Would you return, word for word, the lines of the data below from the line with "m[1][1], m[2][1], m[3][1]" through the line with "1 + \theta (\lambda", and no others?

(Beginning of SUPPLIED DATA)

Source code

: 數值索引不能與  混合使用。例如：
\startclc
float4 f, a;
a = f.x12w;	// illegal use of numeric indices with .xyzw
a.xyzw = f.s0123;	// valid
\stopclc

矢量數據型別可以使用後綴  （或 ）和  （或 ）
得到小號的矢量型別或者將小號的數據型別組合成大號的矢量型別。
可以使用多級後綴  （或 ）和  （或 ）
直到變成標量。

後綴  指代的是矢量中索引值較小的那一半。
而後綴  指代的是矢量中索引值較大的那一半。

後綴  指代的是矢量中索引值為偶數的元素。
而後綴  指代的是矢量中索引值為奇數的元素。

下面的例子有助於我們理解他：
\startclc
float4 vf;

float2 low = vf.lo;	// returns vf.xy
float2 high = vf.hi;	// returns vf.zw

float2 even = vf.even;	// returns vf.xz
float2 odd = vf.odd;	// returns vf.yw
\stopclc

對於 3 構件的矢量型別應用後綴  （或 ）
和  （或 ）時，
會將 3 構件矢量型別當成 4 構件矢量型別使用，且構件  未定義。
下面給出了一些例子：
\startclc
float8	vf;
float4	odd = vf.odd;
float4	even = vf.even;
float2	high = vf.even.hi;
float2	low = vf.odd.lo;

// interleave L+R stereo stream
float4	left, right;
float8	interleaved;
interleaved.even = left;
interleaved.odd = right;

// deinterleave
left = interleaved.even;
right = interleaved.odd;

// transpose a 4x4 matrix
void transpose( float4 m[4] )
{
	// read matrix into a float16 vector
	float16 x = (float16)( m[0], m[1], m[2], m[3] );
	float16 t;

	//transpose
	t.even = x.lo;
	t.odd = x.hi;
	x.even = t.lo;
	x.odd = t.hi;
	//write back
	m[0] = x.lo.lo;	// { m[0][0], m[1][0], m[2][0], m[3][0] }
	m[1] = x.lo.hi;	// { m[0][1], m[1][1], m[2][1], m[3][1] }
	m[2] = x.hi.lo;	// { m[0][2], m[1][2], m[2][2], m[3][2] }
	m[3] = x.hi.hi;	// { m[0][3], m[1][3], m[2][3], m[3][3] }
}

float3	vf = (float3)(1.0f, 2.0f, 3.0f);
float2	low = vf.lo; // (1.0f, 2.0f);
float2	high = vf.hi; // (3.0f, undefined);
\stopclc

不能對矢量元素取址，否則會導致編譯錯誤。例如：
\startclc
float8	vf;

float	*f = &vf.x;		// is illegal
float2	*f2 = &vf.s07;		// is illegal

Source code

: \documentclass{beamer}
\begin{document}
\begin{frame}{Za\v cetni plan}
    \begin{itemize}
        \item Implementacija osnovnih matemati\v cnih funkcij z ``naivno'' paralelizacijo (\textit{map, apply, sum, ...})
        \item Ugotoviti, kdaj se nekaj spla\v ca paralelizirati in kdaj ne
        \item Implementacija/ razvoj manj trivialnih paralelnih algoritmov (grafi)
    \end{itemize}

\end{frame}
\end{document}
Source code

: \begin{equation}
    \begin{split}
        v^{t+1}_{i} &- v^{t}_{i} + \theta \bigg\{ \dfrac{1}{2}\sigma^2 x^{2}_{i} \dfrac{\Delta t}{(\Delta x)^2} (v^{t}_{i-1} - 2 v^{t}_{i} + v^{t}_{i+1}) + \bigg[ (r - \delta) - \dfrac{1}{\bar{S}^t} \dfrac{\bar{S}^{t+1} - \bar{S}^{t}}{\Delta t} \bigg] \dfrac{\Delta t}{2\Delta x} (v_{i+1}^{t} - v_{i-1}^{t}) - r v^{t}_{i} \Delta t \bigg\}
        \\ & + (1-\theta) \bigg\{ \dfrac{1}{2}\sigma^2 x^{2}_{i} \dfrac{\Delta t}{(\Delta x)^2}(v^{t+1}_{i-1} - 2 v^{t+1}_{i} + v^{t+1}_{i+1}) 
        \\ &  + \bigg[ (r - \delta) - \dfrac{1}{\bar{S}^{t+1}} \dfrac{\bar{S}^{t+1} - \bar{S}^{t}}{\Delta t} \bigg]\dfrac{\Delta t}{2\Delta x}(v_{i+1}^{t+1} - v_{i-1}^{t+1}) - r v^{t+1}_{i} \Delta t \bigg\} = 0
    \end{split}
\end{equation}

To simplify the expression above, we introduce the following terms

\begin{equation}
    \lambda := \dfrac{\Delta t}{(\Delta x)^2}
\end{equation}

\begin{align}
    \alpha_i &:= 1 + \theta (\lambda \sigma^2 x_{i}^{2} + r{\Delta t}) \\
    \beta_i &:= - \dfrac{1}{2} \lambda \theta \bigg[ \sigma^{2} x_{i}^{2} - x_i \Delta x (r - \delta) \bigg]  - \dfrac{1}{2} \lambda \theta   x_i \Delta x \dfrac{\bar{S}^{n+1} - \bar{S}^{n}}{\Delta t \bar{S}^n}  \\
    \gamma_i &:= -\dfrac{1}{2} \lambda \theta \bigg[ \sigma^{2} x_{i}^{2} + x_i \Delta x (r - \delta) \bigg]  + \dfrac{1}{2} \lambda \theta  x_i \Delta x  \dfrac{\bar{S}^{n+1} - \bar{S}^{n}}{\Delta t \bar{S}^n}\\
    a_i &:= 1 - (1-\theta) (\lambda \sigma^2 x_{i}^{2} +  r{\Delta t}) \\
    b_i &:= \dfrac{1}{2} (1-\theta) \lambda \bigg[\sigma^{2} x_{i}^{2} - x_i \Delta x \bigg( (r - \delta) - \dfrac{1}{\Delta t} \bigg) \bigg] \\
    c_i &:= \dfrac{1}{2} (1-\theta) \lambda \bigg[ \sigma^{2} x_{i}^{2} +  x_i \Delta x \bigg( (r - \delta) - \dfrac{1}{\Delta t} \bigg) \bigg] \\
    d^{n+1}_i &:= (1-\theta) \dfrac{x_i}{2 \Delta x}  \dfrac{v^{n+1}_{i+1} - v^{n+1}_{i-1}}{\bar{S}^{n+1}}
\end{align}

(End of SUPPLIED DATA)

- SOLUTION FOR THIS EXERCISE
	m[1] = x.lo.hi;	// { m[0][1], m[1][1], m[2][1], m[3][1] }
	m[2] = x.hi.lo;	// { m[0][2], m[1][2], m[2][2], m[3][2] }
	m[3] = x.hi.hi;	// { m[0][3], m[1][3], m[2][3], m[3][3] }
}

float3	vf = (float3)(1.0f, 2.0f, 3.0f);
float2	low = vf.lo; // (1.0f, 2.0f);
float2	high = vf.hi; // (3.0f, undefined);
\stopclc

不能對矢量元素取址，否則會導致編譯錯誤。例如：
\startclc
float8	vf;

float	*f = &vf.x;		// is illegal
float2	*f2 = &vf.s07;		// is illegal

Source code

: \documentclass{beamer}
\begin{document}
\begin{frame}{Za\v cetni plan}
    \begin{itemize}
        \item Implementacija osnovnih matemati\v cnih funkcij z ``naivno'' paralelizacijo (\textit{map, apply, sum, ...})
        \item Ugotoviti, kdaj se nekaj spla\v ca paralelizirati in kdaj ne
        \item Implementacija/ razvoj manj trivialnih paralelnih algoritmov (grafi)
    \end{itemize}

\end{frame}
\end{document}
Source code

: \begin{equation}
    \begin{split}
        v^{t+1}_{i} &- v^{t}_{i} + \theta \bigg\{ \dfrac{1}{2}\sigma^2 x^{2}_{i} \dfrac{\Delta t}{(\Delta x)^2} (v^{t}_{i-1} - 2 v^{t}_{i} + v^{t}_{i+1}) + \bigg[ (r - \delta) - \dfrac{1}{\bar{S}^t} \dfrac{\bar{S}^{t+1} - \bar{S}^{t}}{\Delta t} \bigg] \dfrac{\Delta t}{2\Delta x} (v_{i+1}^{t} - v_{i-1}^{t}) - r v^{t}_{i} \Delta t \bigg\}
        \\ & + (1-\theta) \bigg\{ \dfrac{1}{2}\sigma^2 x^{2}_{i} \dfrac{\Delta t}{(\Delta x)^2}(v^{t+1}_{i-1} - 2 v^{t+1}_{i} + v^{t+1}_{i+1}) 
        \\ &  + \bigg[ (r - \delta) - \dfrac{1}{\bar{S}^{t+1}} \dfrac{\bar{S}^{t+1} - \bar{S}^{t}}{\Delta t} \bigg]\dfrac{\Delta t}{2\Delta x}(v_{i+1}^{t+1} - v_{i-1}^{t+1}) - r v^{t+1}_{i} \Delta t \bigg\} = 0
    \end{split}
\end{equation}

To simplify the expression above, we introduce the following terms

\begin{equation}
    \lambda := \dfrac{\Delta t}{(\Delta x)^2}
\end{equation}

\begin{align}
    \alpha_i &:= 1 + \theta (\lambda \sigma^2 x_{i}^{2} + r{\Delta t}) \\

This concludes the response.